После мамы и Судьи тетя Джейн была моим самым любимым человеком на всем белом свете. Я часто задавалась вопросом, откуда взялась ее внешность. У всех остальных были темные волосы и светлые глаза, но у тети Джейн волосы были теплого медового цвета, а ее выразительные глаза – темными, как ночь. Мама сказала, что она была вылитая прабабушка, но поскольку фотографий этой дамы не было, мне пришлось поверить ей на слово.

Я уловила обрывки разговоров, которые заставили меня поверить в то, что тетя Джейн когда-то была сильно влюблена, но из-за обстоятельств, которые она не могла контролировать, потеряла мужчину своей мечты. Это делало ее трагической фигурой в моих глазах, Спящей Красавицей, ожидающей пробуждающего поцелуя своего принца.

Как только мы оказались вне пределов слышимости из кухни, она положила руку мне на плечо.

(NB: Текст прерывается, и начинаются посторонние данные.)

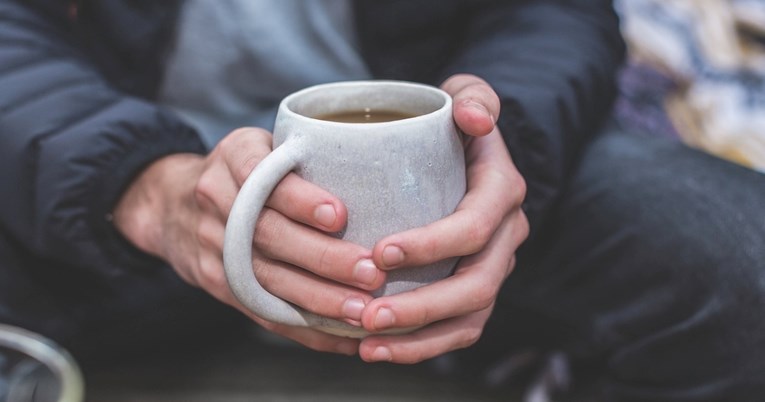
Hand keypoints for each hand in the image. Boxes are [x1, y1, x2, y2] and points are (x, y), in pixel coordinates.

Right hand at [113, 128, 387, 354]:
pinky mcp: (219, 284)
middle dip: (323, 258)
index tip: (339, 215)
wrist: (172, 205)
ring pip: (267, 279)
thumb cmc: (242, 170)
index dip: (300, 200)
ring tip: (362, 310)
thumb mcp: (261, 144)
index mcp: (233, 158)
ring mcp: (213, 247)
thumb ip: (301, 154)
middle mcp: (217, 201)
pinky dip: (305, 329)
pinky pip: (263, 312)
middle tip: (369, 272)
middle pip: (269, 235)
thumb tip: (373, 174)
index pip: (264, 177)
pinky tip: (342, 338)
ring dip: (318, 300)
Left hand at [357, 74, 528, 362]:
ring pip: (469, 317)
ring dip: (418, 337)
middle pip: (475, 285)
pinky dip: (420, 347)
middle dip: (422, 306)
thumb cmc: (455, 125)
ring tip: (366, 344)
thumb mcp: (467, 95)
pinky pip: (457, 330)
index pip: (474, 226)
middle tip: (368, 314)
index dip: (432, 245)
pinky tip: (374, 351)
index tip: (380, 251)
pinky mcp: (476, 291)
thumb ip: (473, 97)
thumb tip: (474, 119)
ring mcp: (493, 268)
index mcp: (502, 193)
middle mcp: (505, 237)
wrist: (468, 154)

– Аликс, ты же знаешь, что невежливо слушать чужие разговоры.

– Да, мэм.

Я опустила голову.

Тетя положила палец мне под подбородок и приподняла мою голову, пока я не посмотрела на нее.

– Скажи мне, откуда этот внезапный интерес к мальчику Андерсону?

– Я не знаю. Мне просто стало жаль его.

– Уверена, что дело только в этом?

– Не только. Мне он нравится. Ник не такой как его отец, – сказала я с легким вызовом.

Улыбка тронула ее губы.

– Хорошо. Помогать кому-то из жалости – это одно, но делать это ради любимого человека и его будущего – намного лучше. Значит, что ты так поступаешь не для себя.

– Тетя Дарла говорит, что благотворительность в детском доме помогает ей чувствовать себя хорошо.

– Я знаю, но это совсем другое дело, Аликс. Детский дом – это учреждение. Они зависят от благотворительности людей, которые помогают им заботиться о множестве детей, которым без них негде будет жить. Ник Андерсон – это не учреждение. Он – личность. Как ты думаешь, что бы он почувствовал, если бы подумал, что ты смотришь на него как на того, кому нужна благотворительность?

Я знала, как бы себя чувствовала. Я была бы оскорблена, возмущена, зла и обижена.

– Все совсем не так, тетя Джейн. Клянусь тебе.

Она кивнула.

– Я так не думала, но хотела убедиться, что ты понимаешь разницу. Будь его другом, милая, но не оскорбляй его жалостью. Никому не нужна жалость.

– Да, мэм.

Так я обрела еще одного союзника в своей миссии по спасению Ника. И хотя я еще не знала этого, Судья окажется самым привлекательным примером подражания для одинокого мальчика с сильным, и честным сердцем.

Глава 2

В Морганвилле есть городской парк – хорошо ухоженные десять акров земли на склоне холма, откуда открывается прекрасный вид на город. Несколько лет назад община построила там туалет, беговую дорожку и добавила еще одну, более современную детскую площадку. Но в тот день, когда моя семья познакомилась с Ником, здесь были только многочисленные столы для пикника, несколько почерневших железных грилей на ножках, одни качели и горка, все это было сгруппировано в тени величественных дубов, вязов и амбровых деревьев.